Multilocus genotypes of individuals sampled from polygyne S. geminata colonies revealed a different picture. The reproductive queens from each colony and site typically possessed very few distinct multilocus genotypes, and typically those genotypes were homozygous (lacked any variation); moreover, virgin queen genotypes almost always were identical to those of the reproductive queens from the same colony. These genotypic patterns are hallmarks of clonal production of these females, a highly unusual pattern of reproduction in ants (and unprecedented in fire ants). Remarkably, the worker genotypes identified from these same colonies indicated that they invariably were produced sexually, that is, via the normal mode of production of females in ants whereby queens use the sperm from a mating to produce a fertilized diploid egg. Even more remarkable, the genotype distributions for these polygyne workers and for sperm genotyped from the sperm-storage organs of polygyne reproductive queens revealed that these queens always had mated with a male from a monogyne rather than a polygyne colony.
The results of this genetic study thus reveal a highly unusual pattern of colony social structure and mode of reproduction in S. geminata that differs significantly from what has been found previously in extensive research on S. invicta. In the latter species, normal sexual reproduction produces females, both workers and queens, and this mode of reproduction characterizes both the monogyne and polygyne social forms, which evidently are determined by a single major genetic element unrelated to reproductive mode. In contrast, social structure and mode of reproduction differ concordantly between monogyne and polygyne S. geminata, and thus evidently are closely linked in this species. Whereas the monogyne type exhibits modes of reproduction of workers and queens typical of ants and other Hymenoptera, the polygyne type has a distinct mode of reproduction of each caste that appears quite unique among ants. Specifically, queens are produced by clonal reproduction, whereas workers are produced by normal sexual reproduction. As an added twist, these sexually produced workers in polygyne S. geminata colonies have polygyne mothers but monogyne fathers. Our findings are noteworthy in an evolutionary sense because they demonstrate the interrelatedness of multiple levels of biological complexity, with a profound shift in colony social structure associated with an equally significant shift in reproductive mode in polygyne S. geminata. Equally noteworthy are the practical implications for control of these invasive pests: the polygyne types of the two species, which, because of their high population densities and numerous reproductive queens per colony pose more serious economic problems and management concerns than the monogyne types, clearly originate and spread by different processes and thus may not be susceptible to identical control measures.

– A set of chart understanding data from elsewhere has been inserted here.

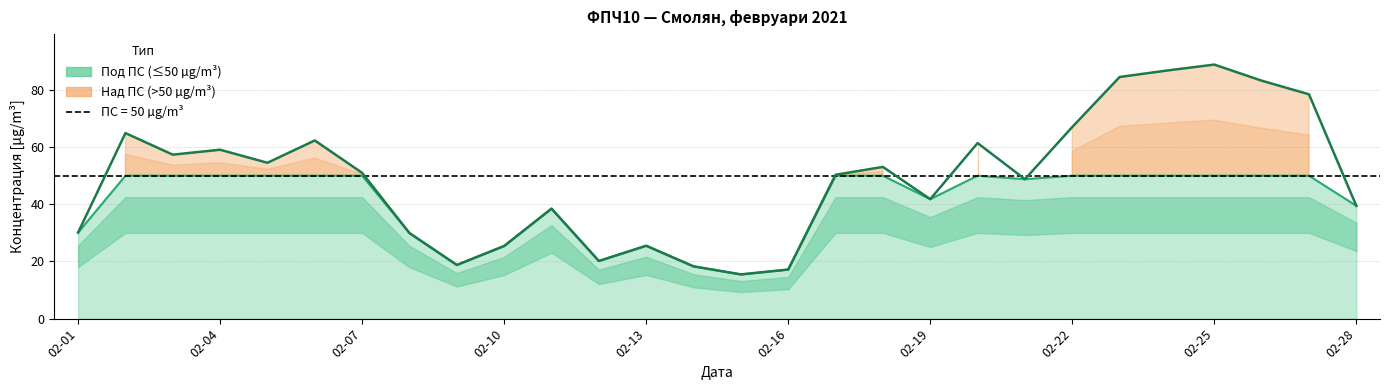

What is the difference between the second highest and second lowest values?

69.6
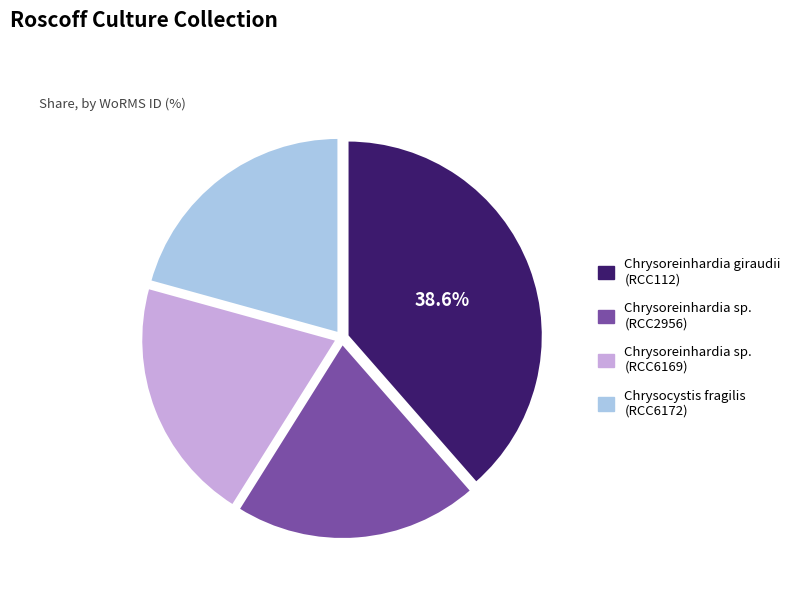

What is the largest slice in the pie chart?

Chrysoreinhardia giraudii (RCC112)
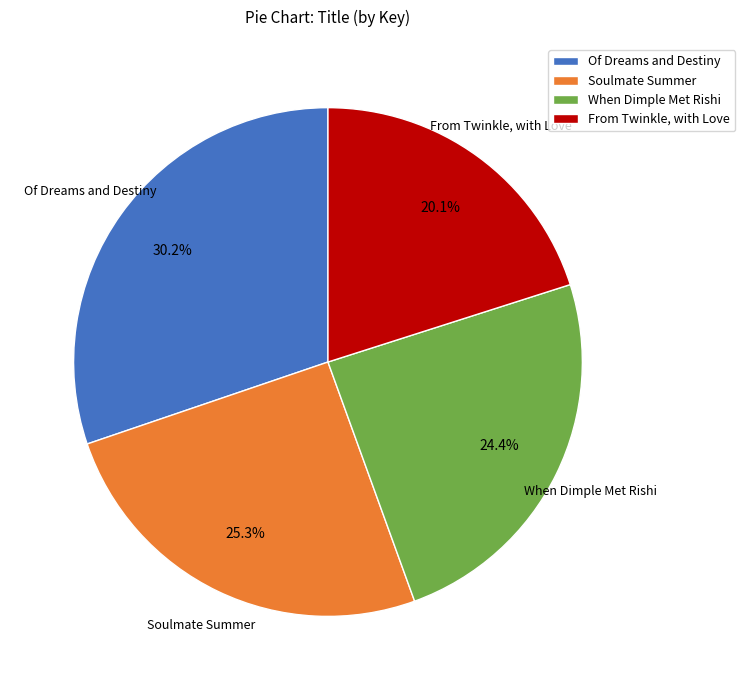

How many segments does this pie chart have?

4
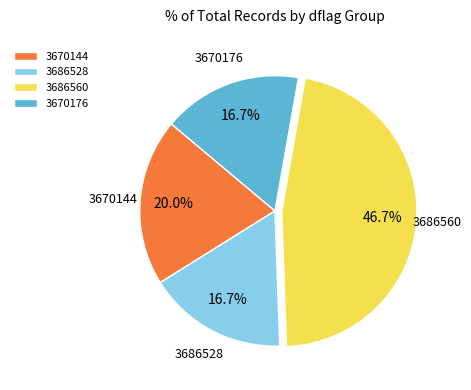

How many slices are in this pie chart?

4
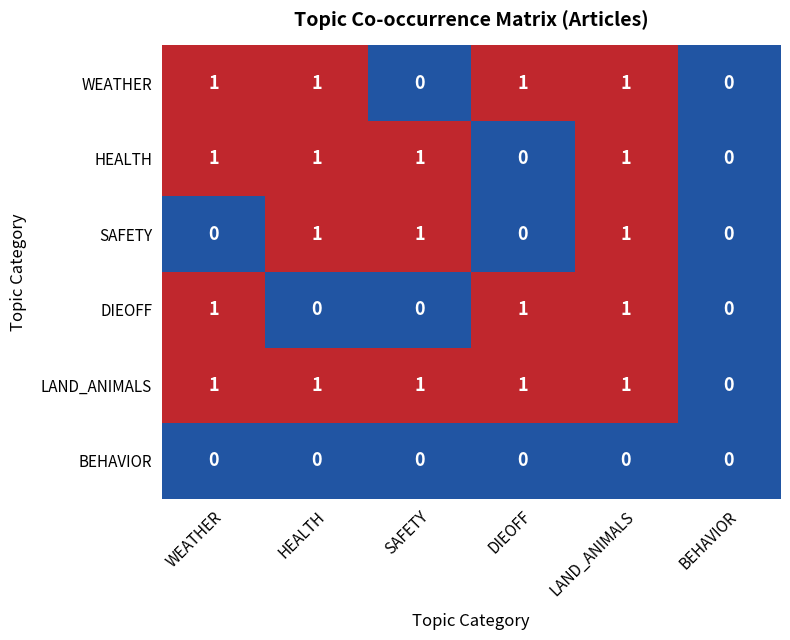

True or false: SAFETY has a value of 1 at BEHAVIOR.

False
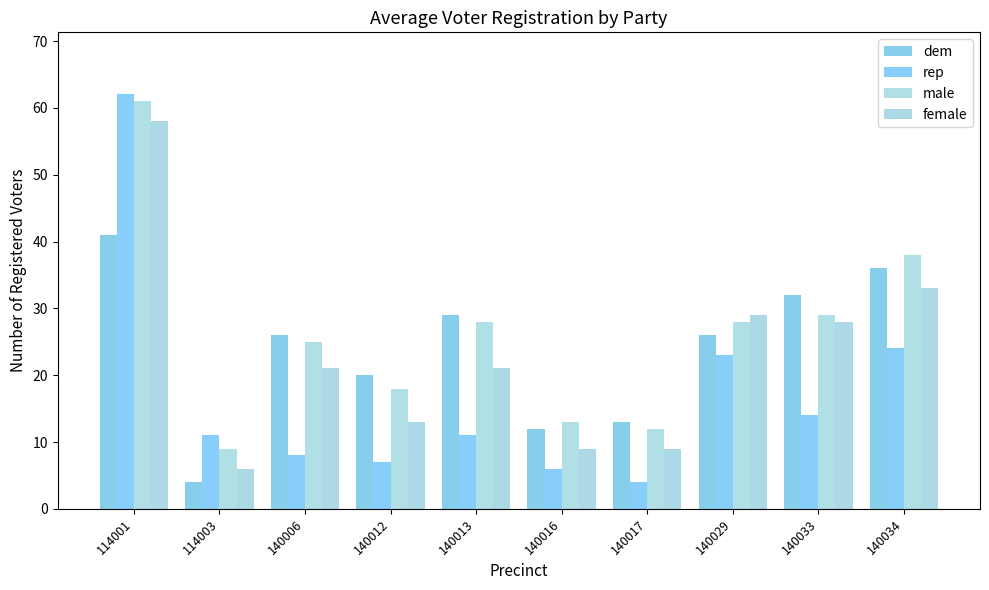

Where is dem nearest to the value 22?

140012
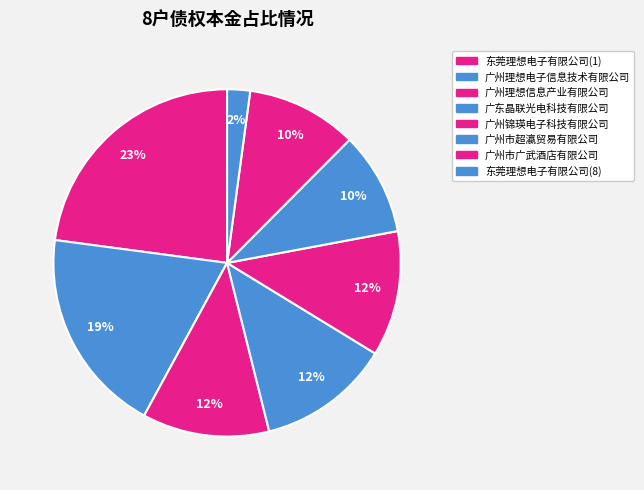

Count the number of slices in the pie.

8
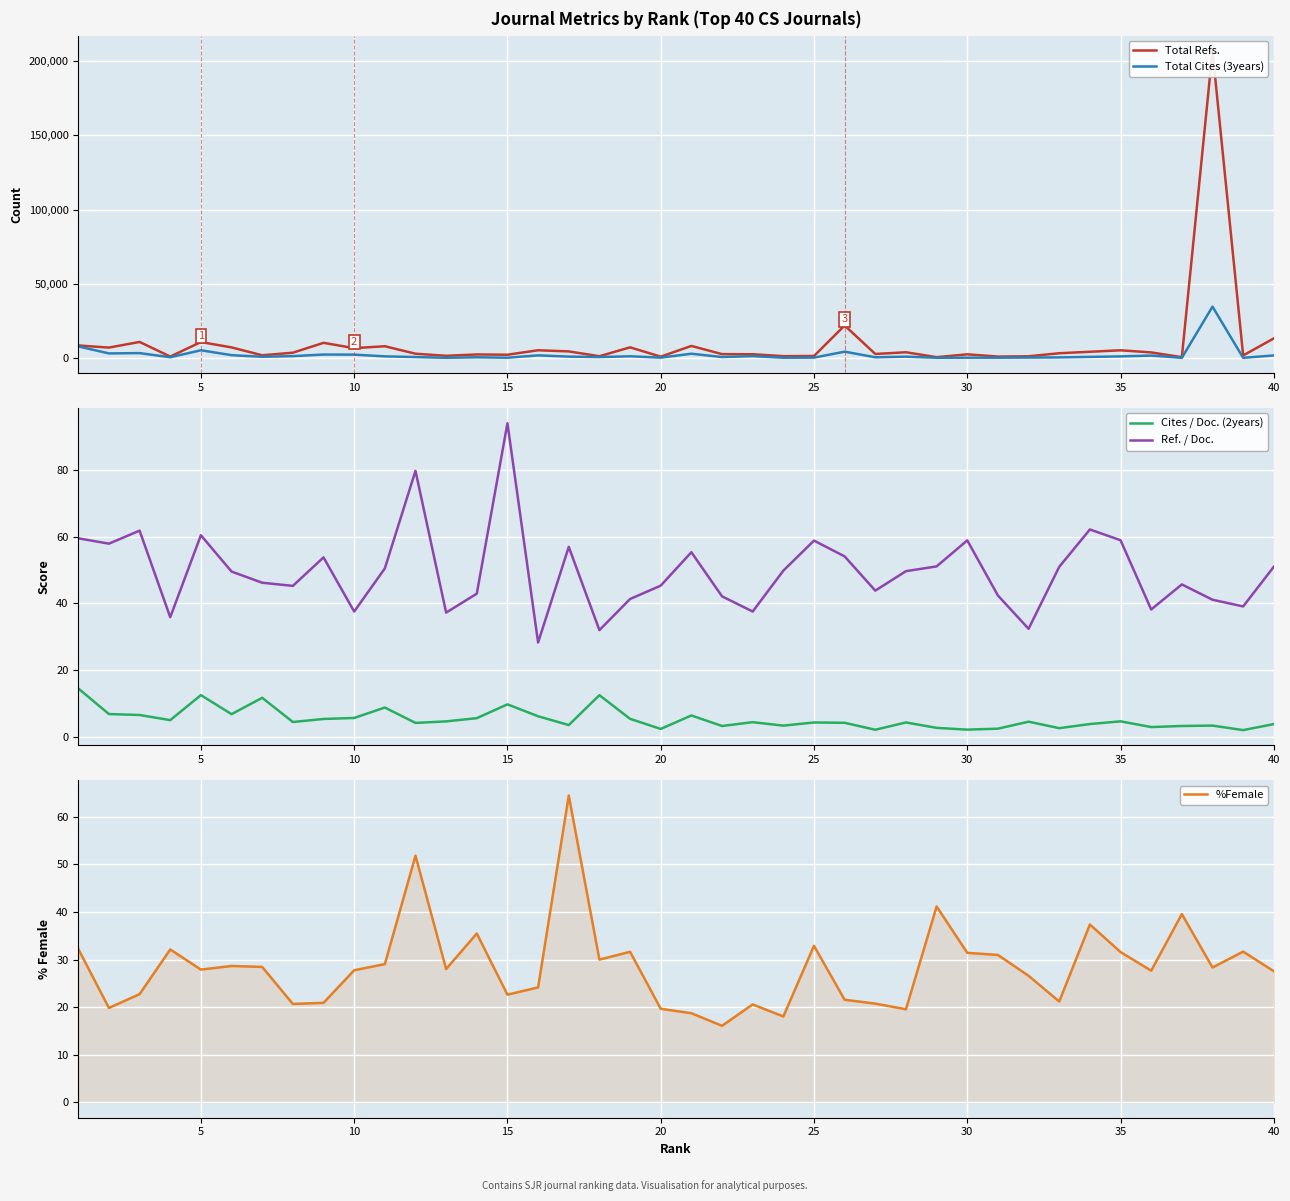

True or false: %Female and Cites / Doc. (2years) intersect in this chart.

False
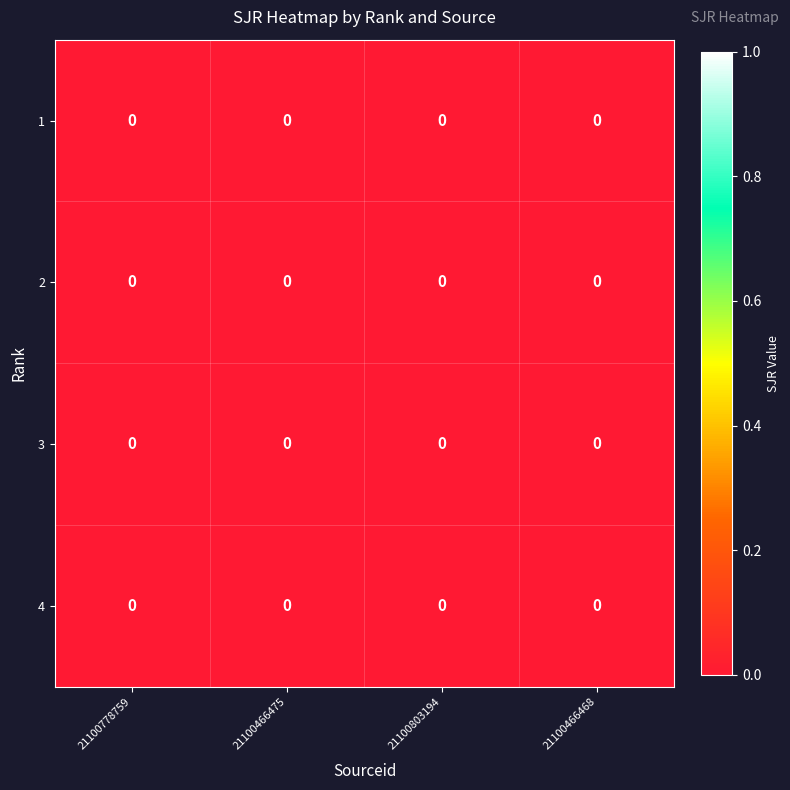

Rank the series by their maximum value, from highest to lowest.

row_1, row_3, row_0, row_2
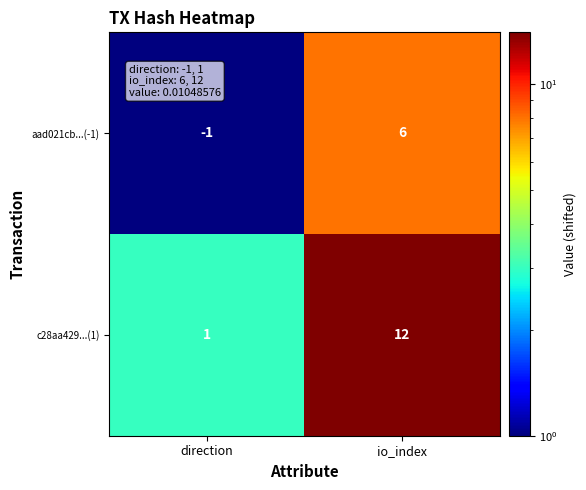

Which series has the largest total across all categories?

c28aa429...(1)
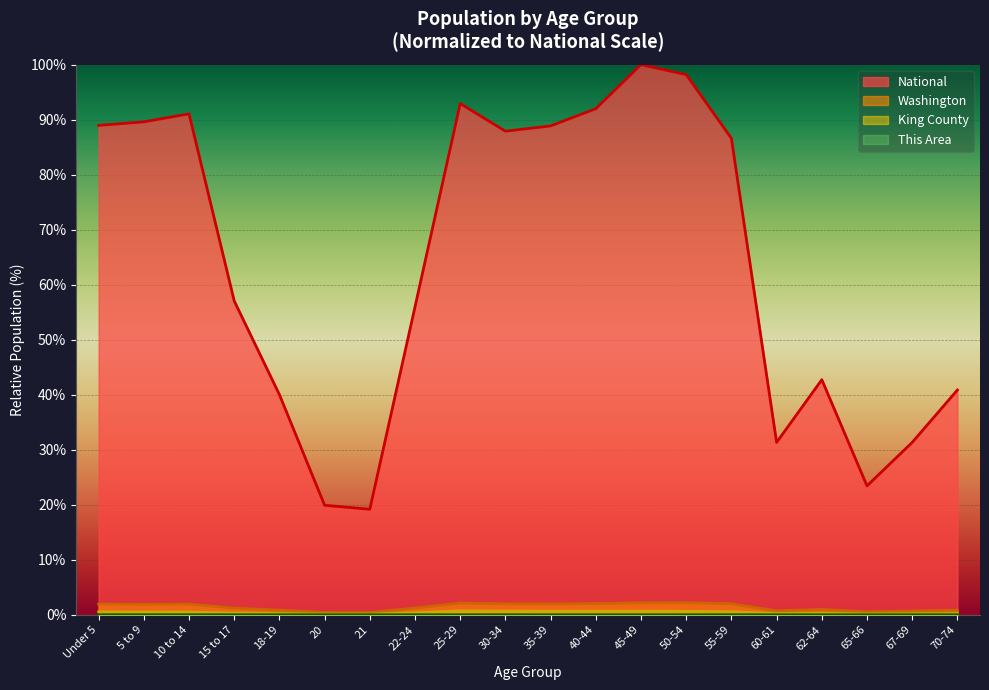

What is the difference between the highest and lowest values at 55-59?

86.6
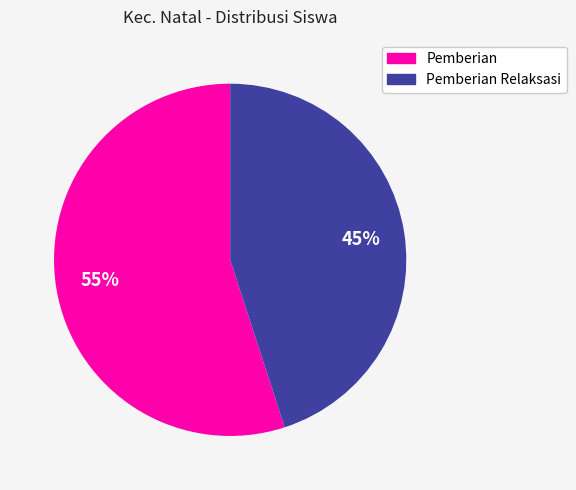

Is there a majority slice in this chart?

Yes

Future studies will aim to determine the evolutionary routes by which polygyny and clonal reproduction arose in S. geminata. Prior studies failed to find a major genetic component underlying polygyny, as is known for S. invicta, so the question arises whether the origin of clonal queen production in S. geminata drove the development of polygyny. If this can be shown to be the case, then future genomic, physiological, and behavioral studies will address the genetic and regulatory changes involved in these shifts in the social and reproductive biology of this species in the hopes of uncovering key biochemical targets for disruption or modification, perhaps using novel gene-drive technologies. An important consideration during development of such approaches will be whether S. invicta shares similar genetic and regulatory changes associated with a shift in social structure and thus would be susceptible to similar manipulations.